Australia joins NATO's Cooperative Cyber Defence Centre of Excellence
FYI, this story is more than a year old
Tallinn, Estonia is now the home of Australia’s first pop-up embassy – an embassy that will support Australia’s aim to become a participating member of the North Atlantic Treaty Organisation (NATO) Coooperative Cyber Defence Centre of Excellence (CCDCOE).
The CCDCOE, which is also based in Talinn, is a multinational and interdisciplinary hub of cyber defence expertise, says Minister for foreign Affairs, Julie Bishop.
A member of the Australian Defence Force will be seconded to the CCDCOE for a three month period each year.
This year’s focus will be Locked Shields, which Bishop described as the world’s largest cyber defence exercise.
The exercise has been held annually since 2010. It is based on real-time network defence based on a specific scenario.
Last year Blue Teams had to maintain the services and networks of a military air base of a fictional country. The base experienced severe attacks on its electric power grid system, unmanned aerial vehicles, military command and control systems, critical information infrastructure components and other operational infrastructure.
“In the modern threat landscape incidents with specialised systems may potentially have a profound effect on a military mission or the entire society,” CCDCOE says.
In the scenario, more than 2500 possible attacks could have been be carried out against Blue Teams, and more than 3000 virtualised systems were deployed.
“Australia welcomes the opportunity to deepen engagement with the world-leading cyber defence experts at the NATO CCDCOE. Now, more than ever, we must engage with the international community to set clear expectations for responsible state behaviour in cyberspace. The international rules based order applies online, just as it does offline,” Bishop says in a statement.
She also mentions that while Australia must be vigilant about risk, digital technologies also help to enable sustainable development and inclusive economic growth.
“While we must be vigilant to risk, we should not lose sight of the fact that digital technologies are also profound enablers of sustainable development and inclusive economic growth.

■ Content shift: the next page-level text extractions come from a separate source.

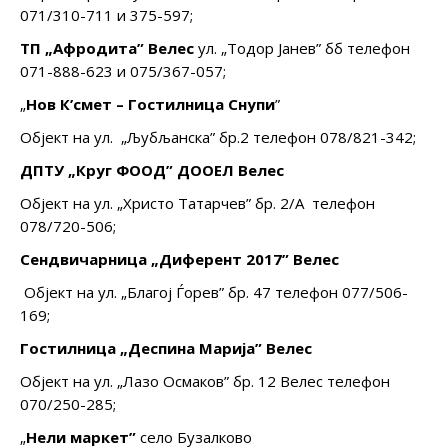
071/310-711 и 375-597;
ТП „Афродита
”
Велес
ул. „Тодор Јанев” бб телефон
071-888-623 и 075/367-057;
„
Нов К
’
смет – Гостилница Снупи
”
Објект на ул. „Љубљанска” бр.2 телефон 078/821-342;
ДПТУ „Круг ФООД
”
ДООЕЛ Велес
Објект на ул. „Христо Татарчев” бр. 2/А телефон
078/720-506;
Сендвичарница „Диферент 2017
”
Велес
Објект на ул. „Благој Ѓорев” бр. 47 телефон 077/506-
169;
Гостилница „Деспина Марија
”
Велес
Објект на ул. „Лазо Осмаков” бр. 12 Велес телефон
070/250-285;
„
Нели маркет
”
село Бузалково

I launched a project, funded by Australia’s Cyber Cooperation Program, to increase digital service delivery among governments in the Indo-Pacific region. The Estonia E-Governance Academy and the Australian Strategic Policy Institute will jointly deliver the project,” Bishop says.
Bishop notes that the initiatives are a ‘practical fulfilment’ to Australia’s International Cyber Engagement Strategy. They are a commitment to promoting ‘an open, free and secure Internet which drives economic growth, enhances our national security and fosters international stability’.
Australia’s Tallinn Embassy in Estonia will be operational for 12 months.